Please condense the paragraph in the United States text below that begins "Levels of contact, violence and trade" into a brief list that keeps its main facts.

::: Excerpted passage

Adventure 34: United States of America

The United States of America (USA), often shortened to the United States (U.S.) or even just America, is a federal republic of 50 states and a district in north America situated between Canada and Mexico, except for Alaska (north of the other states, between Canada and Russia) and Hawaii (an island in the Pacific Ocean). The U.S also has various non-state ‘territories’ in the Pacific and Caribbean.

Facts: The U.S is the world’s fourth-largest country by total area (after Russia, Canada and China) and with 319 million inhabitants the third most populated (after China and India). It’s one of the most ethnically diverse, multicultural nations in the world due to long-term, large-scale immigration from many different countries into the cultural ‘melting pot’ of the United States.

History: Paleo-Indians (nomadic people from the late Ice Age) emigrated from Eurasia to what is now the U.S. mainland across an ice-bridge that connected Russia to Alaska around 15,000 years ago. The ice bridge melted and the nomadic settlers spread out and developed across the entire continent of the Americas with relatively little contact with the outside world for thousands of years until European colonisation began in earnest in the late 15th Century, bringing destruction (initially via smallpox and measles, later through warfare) to those by-now-indigenous peoples who came to be regarded as Native Americans.

Levels of contact, violence and trade between European settlers and Native Americans varied widely from region to region, different tribes forming different attitudes to the invaders. The Spanish, French, Portuguese and Dutch all attempted to colonise but the modern United States as we know them today grew out of 13 British colonies on the East Coast, established in the 17th and 18th Centuries by Protestant Christians attempting to make a new life for themselves free from religious oppression.

Farming and agricultural settlements were established on the east coast of America with immigrant workers streaming into the country, first as indentured servants from Europe and later, shamefully, as trafficked slaves from Africa. Far from home, disputes between Britain and the colonies led to the American Revolution. On the 4th of July 1776, delegates from the 13 colonies adopted the Declaration of Independence and severed themselves from British rule. The country’s constitution was adopted in 1787, George Washington became the first U.S President in 1789, and the first ten amendments to the constitution (the Bill of Rights) were ratified in 1791 to guarantee fundamental civil rights and freedoms for U.S citizens.

::::::
::: Information given

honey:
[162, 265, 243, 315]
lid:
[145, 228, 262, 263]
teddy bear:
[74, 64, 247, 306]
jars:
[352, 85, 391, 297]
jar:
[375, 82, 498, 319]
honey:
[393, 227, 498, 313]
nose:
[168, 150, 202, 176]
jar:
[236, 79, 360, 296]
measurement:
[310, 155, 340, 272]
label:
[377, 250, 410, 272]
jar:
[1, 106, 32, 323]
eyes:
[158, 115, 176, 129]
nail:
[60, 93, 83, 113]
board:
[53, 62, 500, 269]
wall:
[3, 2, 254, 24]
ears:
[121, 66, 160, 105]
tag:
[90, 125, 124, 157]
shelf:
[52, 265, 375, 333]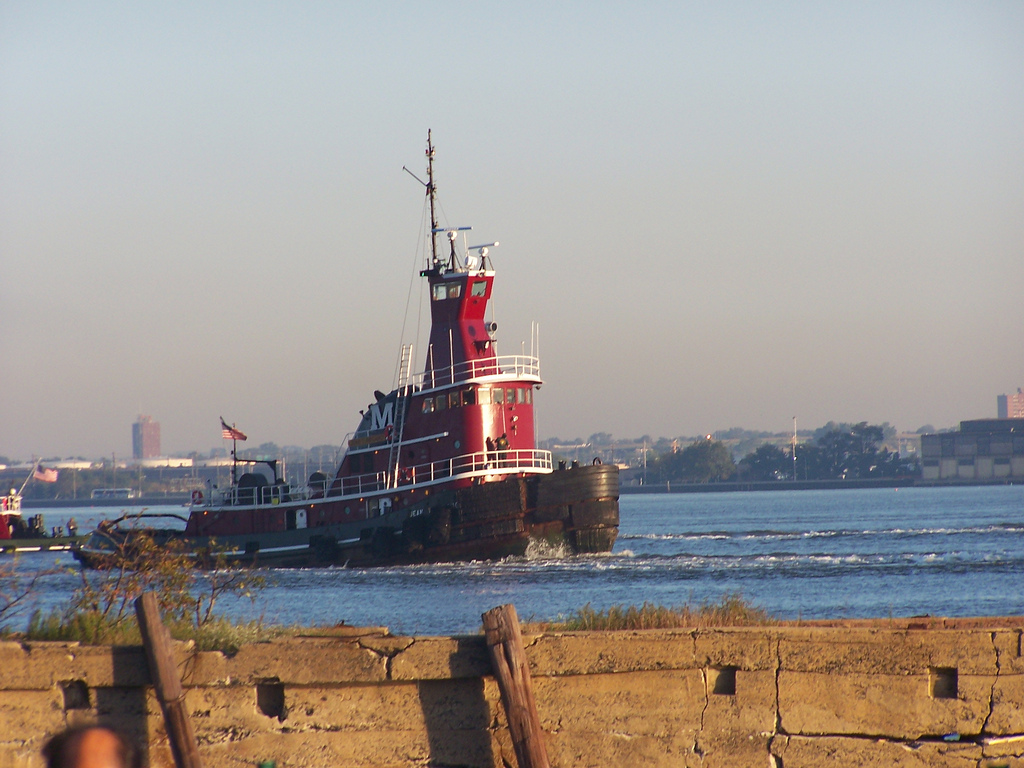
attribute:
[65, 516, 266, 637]
bush — bare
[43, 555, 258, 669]
tree — green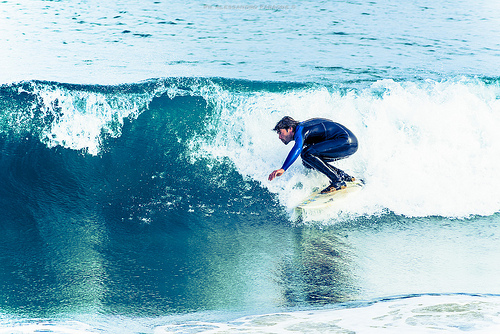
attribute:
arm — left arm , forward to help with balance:
[284, 128, 305, 170]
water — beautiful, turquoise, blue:
[0, 1, 497, 331]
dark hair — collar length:
[273, 114, 301, 131]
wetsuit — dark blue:
[248, 116, 363, 185]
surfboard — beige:
[304, 190, 386, 220]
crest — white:
[24, 82, 497, 227]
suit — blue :
[257, 104, 362, 204]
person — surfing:
[229, 110, 449, 240]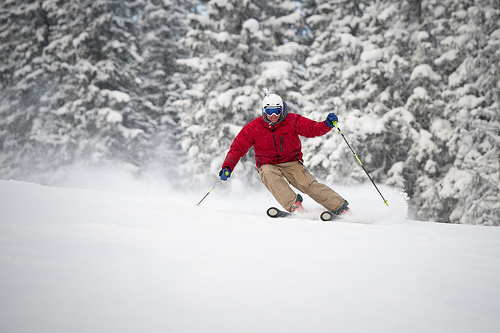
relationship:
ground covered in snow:
[16, 221, 468, 325] [7, 210, 486, 323]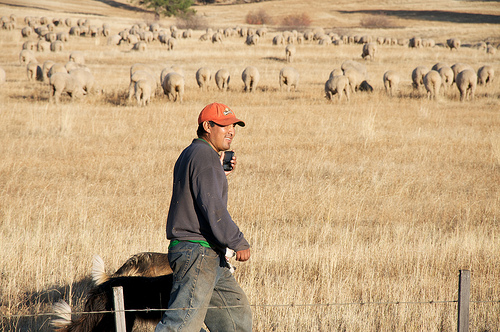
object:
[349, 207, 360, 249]
stalks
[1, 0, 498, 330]
field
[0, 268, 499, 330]
fence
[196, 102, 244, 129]
red cap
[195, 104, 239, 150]
man's head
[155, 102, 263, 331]
man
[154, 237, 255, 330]
jeans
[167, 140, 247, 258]
sweatshirt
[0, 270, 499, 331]
wooden fence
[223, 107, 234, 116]
symbol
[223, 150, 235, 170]
cellphone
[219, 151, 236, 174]
hand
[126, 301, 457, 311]
barbed wire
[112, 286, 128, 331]
fence posts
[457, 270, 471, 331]
fence posts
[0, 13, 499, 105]
herd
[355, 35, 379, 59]
sheep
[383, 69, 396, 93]
sheep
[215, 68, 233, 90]
sheep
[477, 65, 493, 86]
sheep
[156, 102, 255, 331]
farmer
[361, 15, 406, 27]
tree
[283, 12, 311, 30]
tree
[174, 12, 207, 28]
tree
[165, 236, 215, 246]
undershirt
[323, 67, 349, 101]
elephants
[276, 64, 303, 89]
elephants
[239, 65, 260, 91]
elephants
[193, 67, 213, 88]
elephants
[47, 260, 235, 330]
sheepdog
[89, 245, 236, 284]
sheepdog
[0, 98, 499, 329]
hay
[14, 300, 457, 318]
wire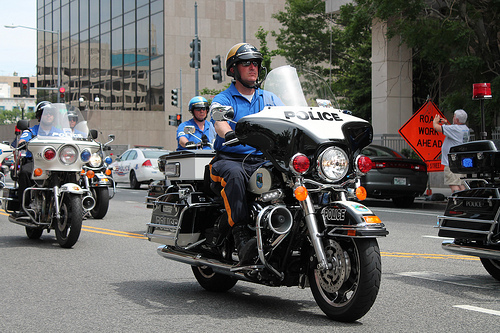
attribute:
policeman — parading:
[175, 95, 215, 150]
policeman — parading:
[15, 98, 64, 209]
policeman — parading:
[207, 40, 290, 255]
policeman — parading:
[67, 109, 77, 130]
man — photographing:
[431, 106, 472, 193]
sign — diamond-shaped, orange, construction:
[397, 95, 449, 169]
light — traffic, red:
[19, 76, 33, 97]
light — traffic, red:
[56, 84, 68, 102]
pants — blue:
[209, 155, 262, 232]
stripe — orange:
[208, 161, 233, 226]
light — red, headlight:
[44, 148, 58, 159]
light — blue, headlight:
[79, 149, 93, 163]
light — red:
[469, 80, 493, 99]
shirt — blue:
[210, 84, 284, 154]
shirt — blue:
[20, 124, 66, 157]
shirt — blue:
[177, 119, 216, 143]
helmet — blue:
[187, 94, 210, 110]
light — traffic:
[170, 87, 180, 108]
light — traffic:
[208, 53, 225, 84]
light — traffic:
[188, 38, 204, 70]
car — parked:
[353, 144, 428, 207]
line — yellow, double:
[1, 207, 481, 265]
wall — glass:
[33, 2, 167, 146]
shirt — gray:
[440, 121, 470, 165]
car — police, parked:
[110, 145, 173, 189]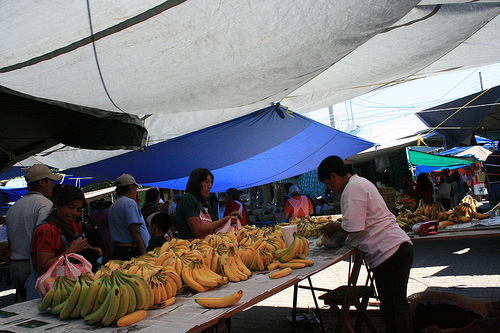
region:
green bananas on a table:
[41, 266, 156, 322]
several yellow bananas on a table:
[151, 217, 311, 316]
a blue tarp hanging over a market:
[26, 119, 380, 207]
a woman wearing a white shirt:
[309, 156, 372, 305]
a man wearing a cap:
[30, 160, 55, 195]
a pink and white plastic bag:
[23, 247, 95, 314]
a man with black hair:
[181, 153, 231, 215]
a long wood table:
[188, 210, 360, 332]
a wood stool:
[324, 275, 376, 332]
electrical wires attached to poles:
[336, 89, 442, 131]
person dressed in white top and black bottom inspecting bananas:
[311, 152, 417, 329]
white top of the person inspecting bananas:
[336, 172, 414, 268]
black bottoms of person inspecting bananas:
[369, 239, 414, 331]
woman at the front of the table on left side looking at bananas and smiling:
[26, 182, 95, 282]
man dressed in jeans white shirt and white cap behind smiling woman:
[7, 164, 64, 297]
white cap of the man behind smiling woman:
[23, 162, 63, 187]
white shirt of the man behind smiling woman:
[7, 192, 53, 259]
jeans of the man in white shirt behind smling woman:
[13, 262, 30, 292]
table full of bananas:
[38, 225, 316, 327]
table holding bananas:
[0, 222, 359, 330]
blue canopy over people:
[62, 79, 453, 201]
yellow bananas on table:
[114, 233, 300, 313]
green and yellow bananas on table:
[37, 238, 174, 330]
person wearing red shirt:
[32, 175, 109, 272]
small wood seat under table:
[222, 235, 423, 330]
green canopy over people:
[382, 129, 497, 206]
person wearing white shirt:
[315, 147, 417, 272]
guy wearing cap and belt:
[102, 167, 155, 257]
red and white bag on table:
[16, 250, 115, 323]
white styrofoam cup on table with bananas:
[261, 211, 323, 276]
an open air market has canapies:
[6, 1, 499, 323]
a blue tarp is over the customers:
[28, 104, 384, 209]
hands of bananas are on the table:
[21, 217, 350, 324]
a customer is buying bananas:
[175, 155, 413, 272]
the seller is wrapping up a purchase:
[306, 153, 418, 274]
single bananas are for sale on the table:
[188, 254, 323, 309]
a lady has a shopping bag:
[26, 180, 103, 305]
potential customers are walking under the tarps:
[0, 146, 499, 234]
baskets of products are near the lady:
[241, 188, 314, 227]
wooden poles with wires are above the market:
[318, 63, 499, 174]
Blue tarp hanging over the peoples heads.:
[223, 110, 296, 181]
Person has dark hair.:
[316, 151, 337, 172]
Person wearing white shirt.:
[339, 193, 376, 245]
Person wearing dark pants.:
[387, 255, 420, 328]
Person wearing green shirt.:
[182, 196, 210, 226]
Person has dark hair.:
[191, 172, 205, 192]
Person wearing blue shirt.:
[107, 199, 158, 239]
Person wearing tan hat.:
[104, 170, 138, 193]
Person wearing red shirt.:
[26, 216, 86, 274]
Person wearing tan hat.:
[19, 153, 68, 196]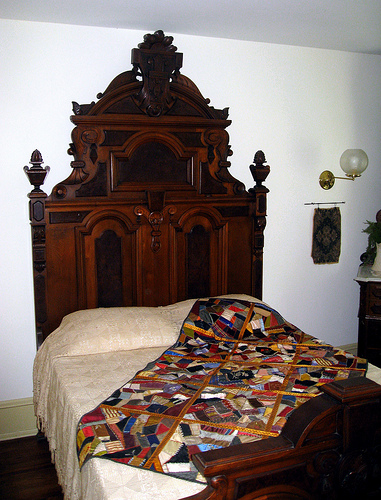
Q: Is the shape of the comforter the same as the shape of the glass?
A: No, the glass is round and the comforter is square.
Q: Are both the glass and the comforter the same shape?
A: No, the glass is round and the comforter is square.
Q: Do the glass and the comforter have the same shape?
A: No, the glass is round and the comforter is square.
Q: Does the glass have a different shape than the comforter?
A: Yes, the glass is round and the comforter is square.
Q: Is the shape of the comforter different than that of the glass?
A: Yes, the glass is round and the comforter is square.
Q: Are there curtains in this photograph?
A: No, there are no curtains.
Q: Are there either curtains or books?
A: No, there are no curtains or books.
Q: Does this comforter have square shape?
A: Yes, the comforter is square.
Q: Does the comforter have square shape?
A: Yes, the comforter is square.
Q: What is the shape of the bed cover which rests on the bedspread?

::::::

### Solution
- Contact, violence and trade between European settlers and Native Americans varied by region, and tribes took different attitudes toward the invaders.
- The Spanish, French, Portuguese and Dutch all tried to colonize.
- The modern United States grew out of 13 British colonies on the East Coast.
- Protestant Christians founded these colonies in the 17th and 18th centuries, seeking a new life free from religious oppression.